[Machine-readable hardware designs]

========

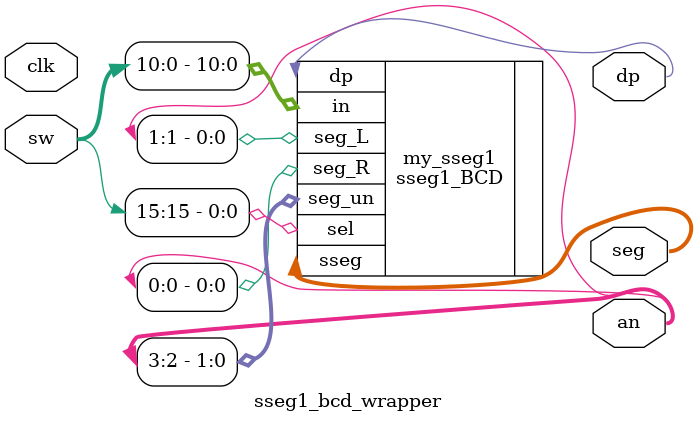
<source format=sv>
`timescale 1ns / 1ps


module sseg1_bcd_wrapper(
    input [15:0] sw,
    input clk,
    output [3:0] an,
    output [6:0] seg,
    output dp
    );
    
   
    sseg1_BCD my_sseg1(
    .in(sw[10:0]),
    .sel(sw[15]),
    .seg_un(an[3:2]),
    .dp(dp),
    .sseg(seg),
    .seg_L(an[1]),
    .seg_R(an[0])
    );
    
endmodule

</source>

========

WORK REQUEST: So that the copy stays exact, reproduce each record word for word and leave its images out.

RESULT OF THE EXERCISE:
<source format=sv>
`timescale 1ns / 1ps


module sseg1_bcd_wrapper(
    input [15:0] sw,
    input clk,
    output [3:0] an,
    output [6:0] seg,
    output dp
    );
    
   
    sseg1_BCD my_sseg1(
    .in(sw[10:0]),
    .sel(sw[15]),
    .seg_un(an[3:2]),
    .dp(dp),
    .sseg(seg),
    .seg_L(an[1]),
    .seg_R(an[0])
    );
    
endmodule

</source>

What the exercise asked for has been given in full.